== Prompt A ==
From the FELIX credits, list every organization named as a current or past funder of the journal.
== Prompt B ==
Answer these questions from the FELIX credits:
(i) Who designed the print issues Vol. 2, No. 2 and Vol. 2, No. 3?
(ii) Which company distributes the print edition?
(iii) In what year was the journal founded?
== Prompt C ==
In one to three sentences, explain how the FELIX credits say the journal fills a void in the media arts field.

== Source extract ==

******************************

FELIX Editor, Kathy High
Standby Executive Director, Maria Venuto
Publisher, Kathy High/ The Standby Program, Inc.

Web Designer, Christa Erickson

Print Designers:
Diane Bertolo (Vol. 1, and Vol. 2, No. 1)
Diane Bonder (Vol. 2, No. 2 and Vol. 2, No. 3)


Funding for FELIX was provided in part from The New York State Council on the Arts, and in the past has been funded by The National Endowment for the Arts, The John D. and Catherine T. MacArthur Foundation, the Andy Warhol Foundation for the Visual Arts, Fideicomiso, PAC and by generous donations from our subscribers. Web space was donated by EMEDIA Arts at SUNY, Stony Brook and the Art and Theatre Arts Depts.


FELIX (print) is published by The Standby Program, Inc., 135 W 26th Street 12th Floor New York, NY 10001-6833, USA. Office phone for ordering information: Tel: (212) 206-7858 Fax: (212) 206-7884.

FELIX (print) is distributed by: Autonomedia, publishers of Semiotext(e), 55 South 11th Street, Brooklyn, NY 11211 USA.


FELIX, A Journal of Media Arts and Communication, founded in 1991, is a journal which fills a void in the media arts field, encouraging discourse and exchange from within the electronic arts community, analyzing current politics, funding situations and questions of aesthetics. FELIX responds to current issues and presents an open forum for artists and independent makers to converse and redefine their work. FELIX is a journal for video producers, the only U.S. journal directing itself specifically to the media arts community.

******************************

== Given material ==
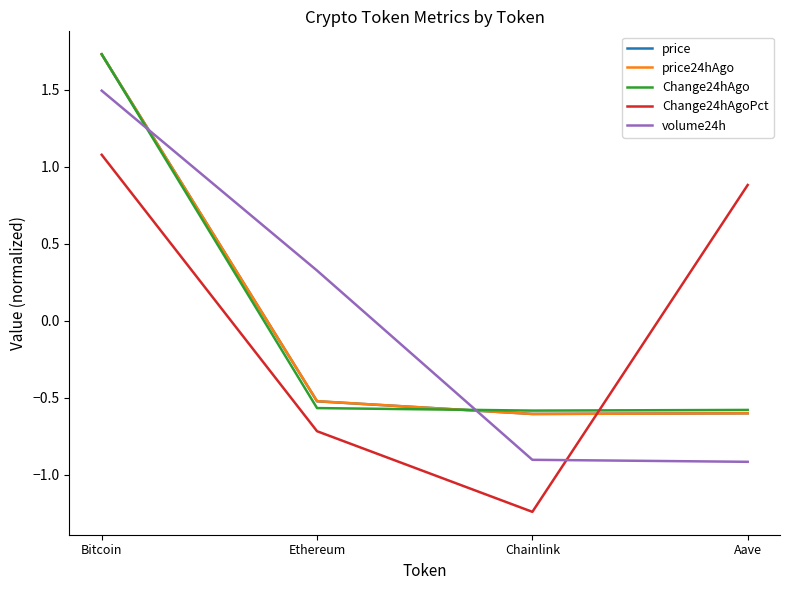

Where is price24hAgo nearest to the value 0?

Ethereum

******************************

== Written solution A ==
- The New York State Council on the Arts
- The National Endowment for the Arts
- The John D. and Catherine T. MacArthur Foundation
- The Andy Warhol Foundation for the Visual Arts
- Fideicomiso
- PAC

== Written solution B ==
(i) Diane Bonder
(ii) Autonomedia, publishers of Semiotext(e)
(iii) 1991

== Written solution C ==
It encourages discourse and exchange within the electronic arts community and analyzes current politics, funding situations and questions of aesthetics. It also offers artists and independent makers an open forum to converse and redefine their work. It is described as the only U.S. journal directed specifically to the media arts community.